Based on Raghabendra Chattopadhyay and Esther Duflo. 2004. Women as Policy Makers: Evidence from a Randomized Policy Experiment in India, Econometrica, 72(5): 1409–43.
All materials presented here build on the resources for instructors designed by Elena Llaudet and Kosuke Imai in Data Analysis for Social Science: A Friendly and Practical Introduction (Princeton University Press).
Let’s continue working with the data from the experiment in India. As a reminder, Table 1 shows the names and descriptions of the variables in this dataset, where the unit of observation is villages.
Table 1: Variables in “india.csv”
Variable | Description |
---|---|
village | village identifier (“Gram Panchayat number_village number”) |
female | whether village was assigned a female politician: 1=yes, 0=no |
water | number of new (or repaired) drinking water facilities in the village since random assignment |
irrigation | number of new (or repaired) irrigation facilities in the village since random assignment |
In this problem set, we will practice (1) how to estimate an average treatment effect using data from a randomized experiment and (2) how to write a conclusion statement.
As always, we will start by loading and looking at the data (don’t forget to set your working directory first!):
village female water irrigation
1 GP1_village2 1 10 0
2 GP1_village1 1 0 5
3 GP2_village2 1 2 2
4 GP2_village1 1 31 4
5 GP3_village2 0 0 0
6 GP3_village1 0 0 0
install.packages("tidyverse") # installing tidyverse packages, if we have not already
india %>% count(female) # calculates the number of villages with each value of female in the dataframe india
female n
1 0 214
2 1 108
we can see that 108 of the villages in our sample were assigned female politicians (female == 1) while 214 were not (female == 0).

ROWS:

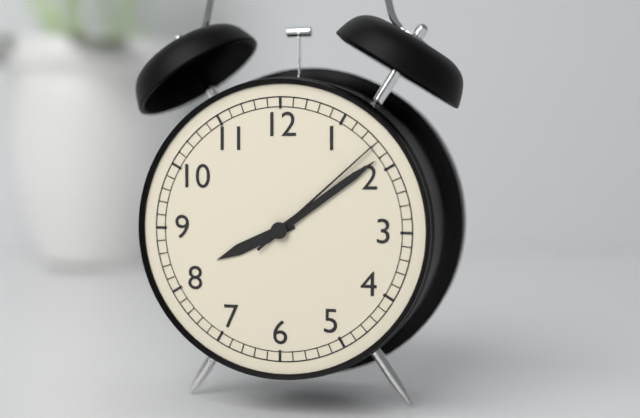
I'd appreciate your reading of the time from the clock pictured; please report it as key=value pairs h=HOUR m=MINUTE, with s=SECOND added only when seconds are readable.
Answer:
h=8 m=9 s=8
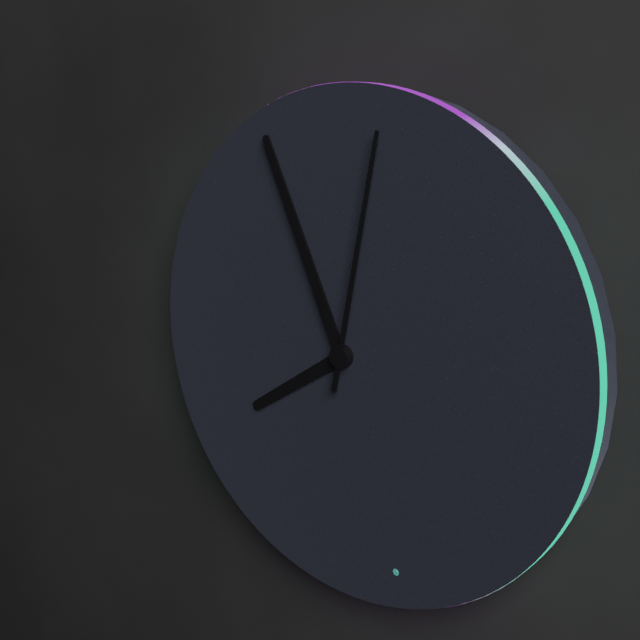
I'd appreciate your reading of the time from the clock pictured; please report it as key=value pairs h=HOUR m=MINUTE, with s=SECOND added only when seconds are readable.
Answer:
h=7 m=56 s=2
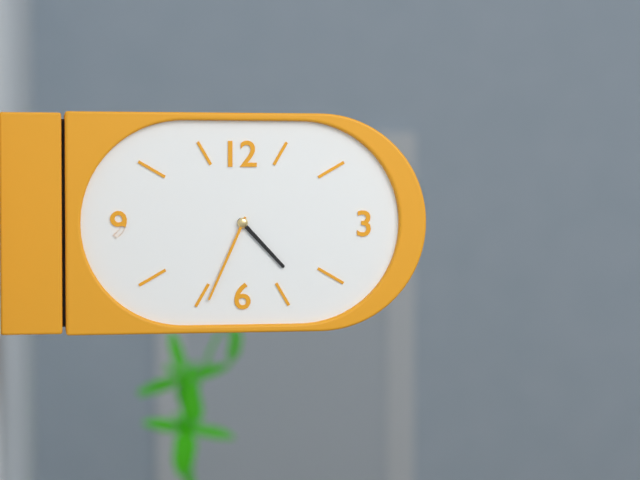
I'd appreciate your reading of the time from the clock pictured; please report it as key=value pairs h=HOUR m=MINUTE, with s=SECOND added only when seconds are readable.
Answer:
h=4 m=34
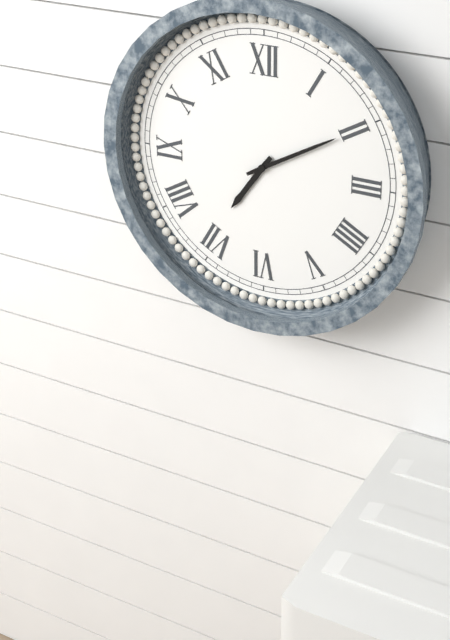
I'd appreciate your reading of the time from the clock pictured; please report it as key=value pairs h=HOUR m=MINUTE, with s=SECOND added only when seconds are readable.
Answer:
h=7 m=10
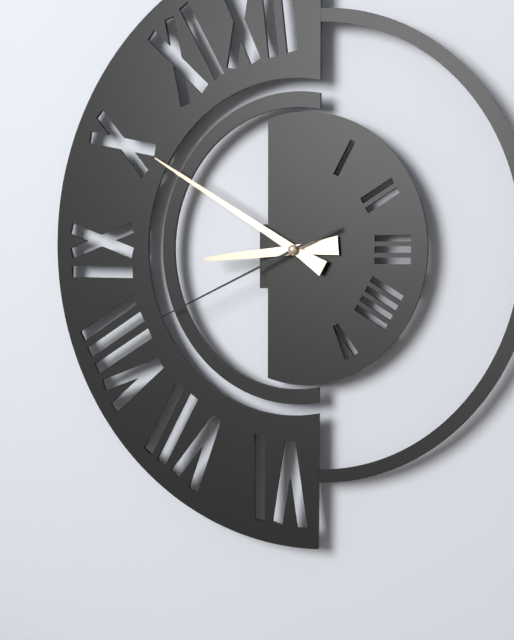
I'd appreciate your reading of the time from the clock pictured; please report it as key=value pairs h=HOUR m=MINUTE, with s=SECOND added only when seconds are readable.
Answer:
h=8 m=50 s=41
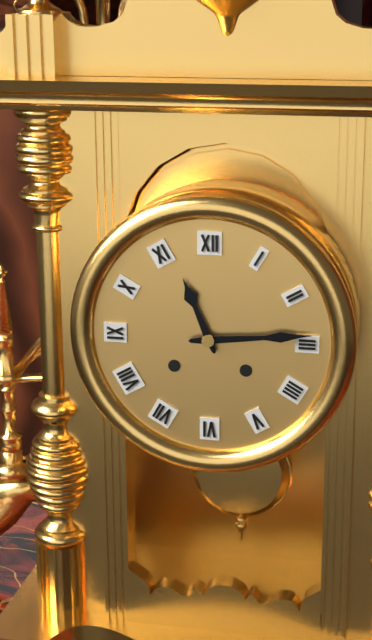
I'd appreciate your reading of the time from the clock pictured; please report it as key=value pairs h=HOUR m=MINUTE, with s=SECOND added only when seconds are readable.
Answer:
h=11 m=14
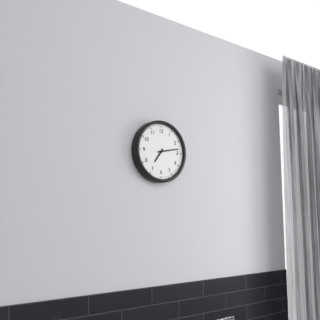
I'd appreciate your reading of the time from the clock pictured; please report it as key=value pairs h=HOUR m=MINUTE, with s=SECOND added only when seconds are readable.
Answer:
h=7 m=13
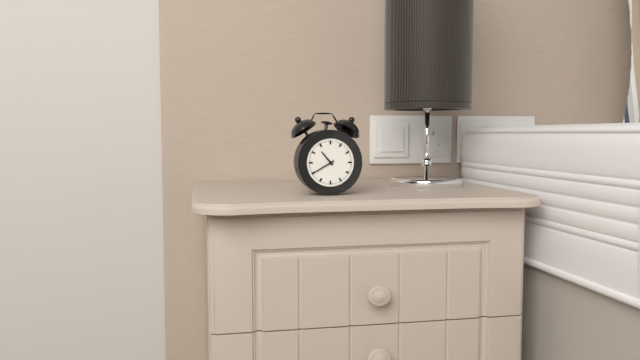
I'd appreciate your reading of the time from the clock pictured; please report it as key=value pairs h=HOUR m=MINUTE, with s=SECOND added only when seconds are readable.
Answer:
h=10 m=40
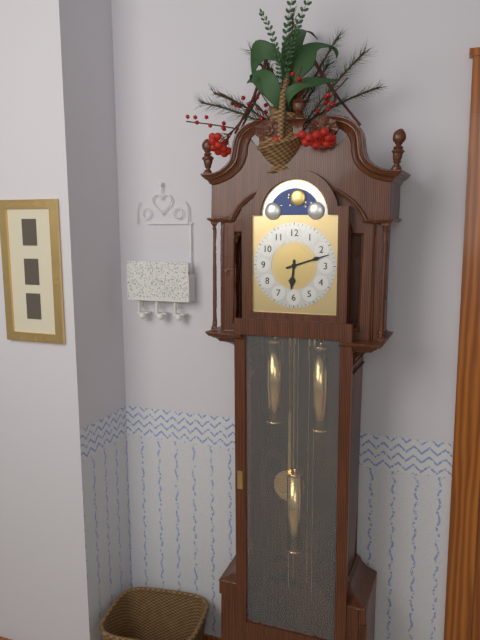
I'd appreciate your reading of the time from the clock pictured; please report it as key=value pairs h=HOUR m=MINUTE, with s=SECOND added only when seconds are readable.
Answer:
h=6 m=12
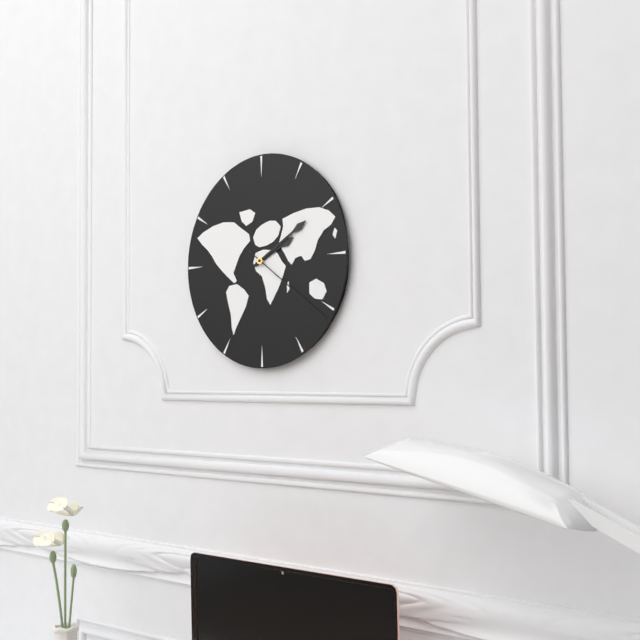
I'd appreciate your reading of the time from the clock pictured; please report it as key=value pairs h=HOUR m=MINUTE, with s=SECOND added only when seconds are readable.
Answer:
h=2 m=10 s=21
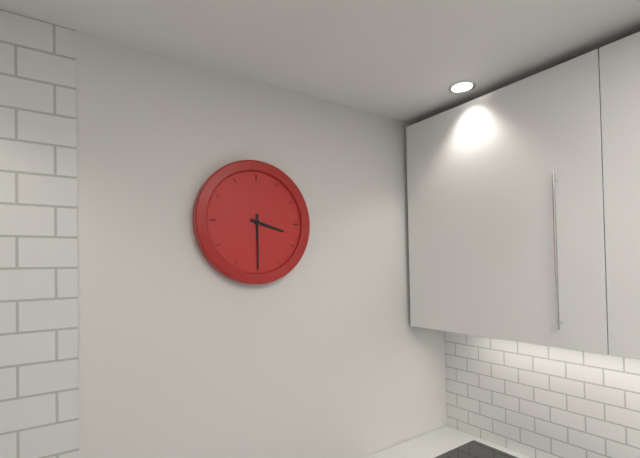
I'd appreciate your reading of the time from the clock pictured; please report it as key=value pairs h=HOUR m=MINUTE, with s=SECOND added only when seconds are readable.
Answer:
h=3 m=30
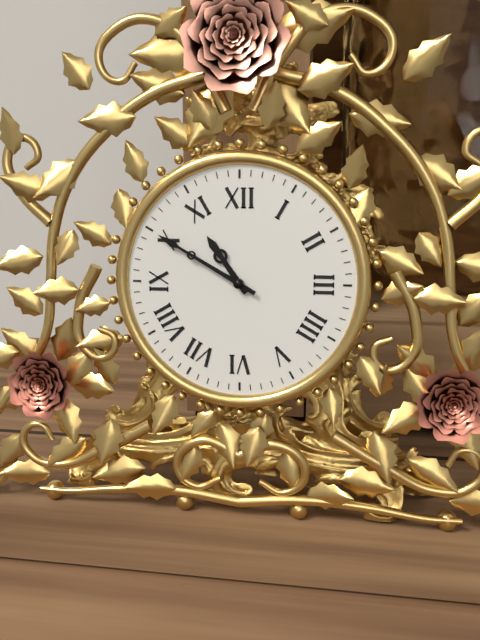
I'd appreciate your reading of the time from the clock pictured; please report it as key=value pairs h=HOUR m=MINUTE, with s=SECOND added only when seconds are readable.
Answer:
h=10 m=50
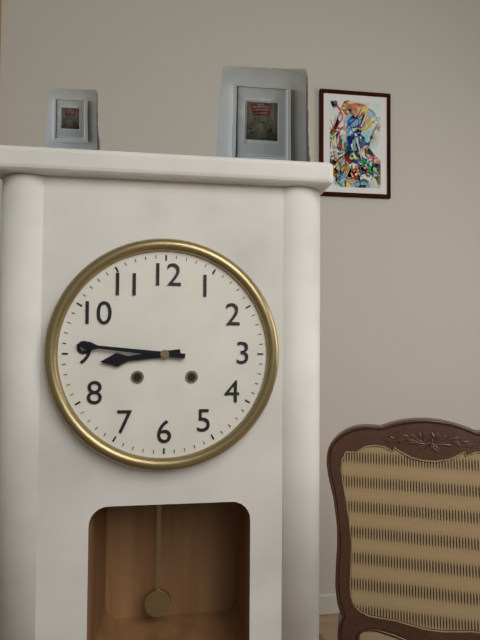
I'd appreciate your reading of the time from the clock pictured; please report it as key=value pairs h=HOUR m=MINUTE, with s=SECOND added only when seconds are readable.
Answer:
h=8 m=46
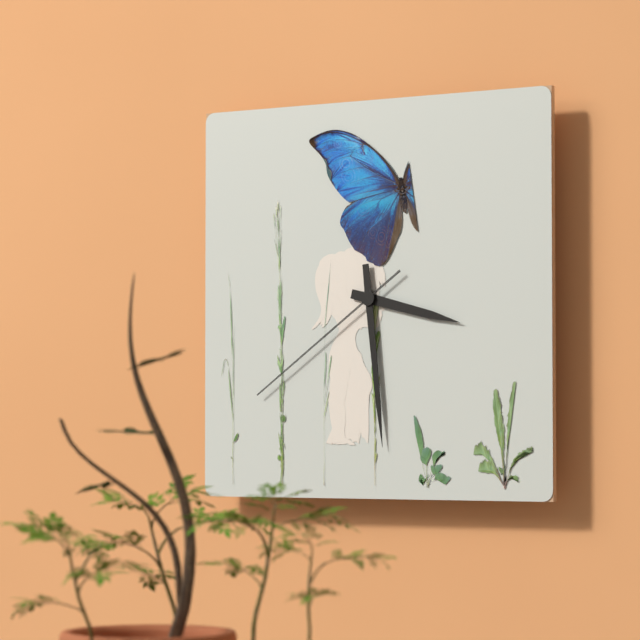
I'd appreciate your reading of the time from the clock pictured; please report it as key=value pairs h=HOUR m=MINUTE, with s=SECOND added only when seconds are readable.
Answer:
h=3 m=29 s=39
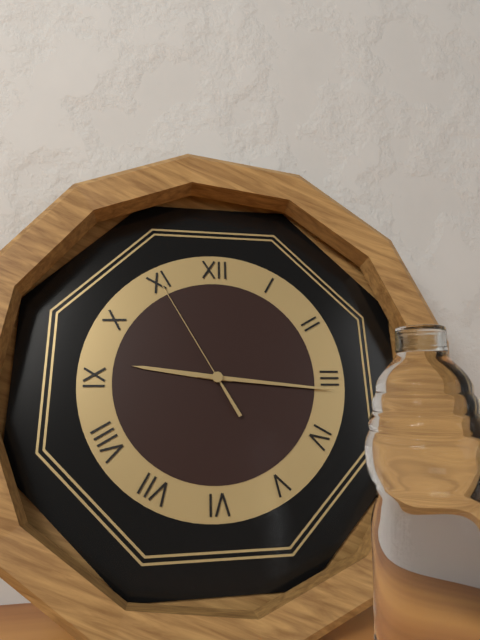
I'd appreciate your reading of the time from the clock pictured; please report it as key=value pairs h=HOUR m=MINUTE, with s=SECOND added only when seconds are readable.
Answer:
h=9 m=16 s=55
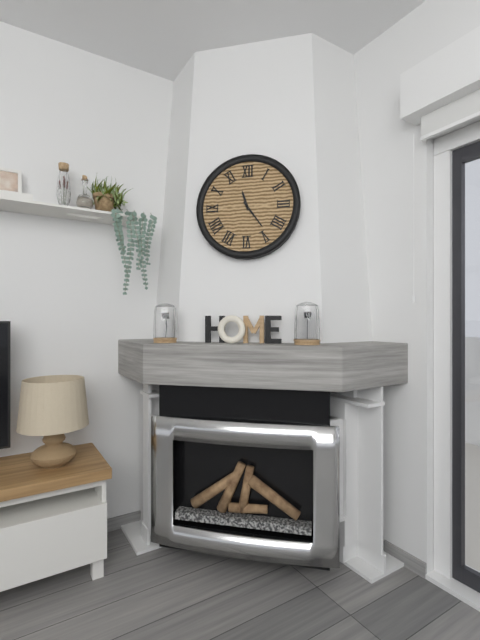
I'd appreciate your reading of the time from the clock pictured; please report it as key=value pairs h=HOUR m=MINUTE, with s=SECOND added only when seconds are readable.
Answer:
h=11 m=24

TASK OBJECTIVE:
Continue the problem set on the village experiment in India from where it stops.

WRITTEN ANSWER:
india %>% count(female) %>% mutate(prop = prop.table(n)) # calculates the proportion of sample villages with each value of female in the dataframe india
female n prop
1 0 214 0.6645963
2 1 108 0.3354037
Proportions can be transformed into percentages by multiplying by 100. Therefore, we can say that 66.46% (0.6645963 * 100, to 2 decimal places) of our sample is made up of villages that have male politicians (female == 0) and 33.54% (0.3354037 * 100, to 2 decimal places) of our sample is made up of villages that have female politicians (female == 1).
install.packages("ggplot2") # installing ggplot2 package
ggplot(data = india, aes(x = irrigation)) +
geom_histogram()
First, we install and load the ggplot2 package which contains the ggplot() function. Then, in the third code chunk we write our code which produces our histogram. When we create any type of graph, we start with the ggplot() function, which creates a canvas to add plot elements to. It takes two parameters. The first is the dataframe, here we use the dataframe india. The second specifies which columns of the dataframe we are looking to plot and onto which axis, using the aes() function. Here we map the column - or variable - irrigation to the x axis. Simply specifying these two parameters will not draw our graph. To produce a histogram, we then need to add a histogram geometry to our code using the function geom_histogram().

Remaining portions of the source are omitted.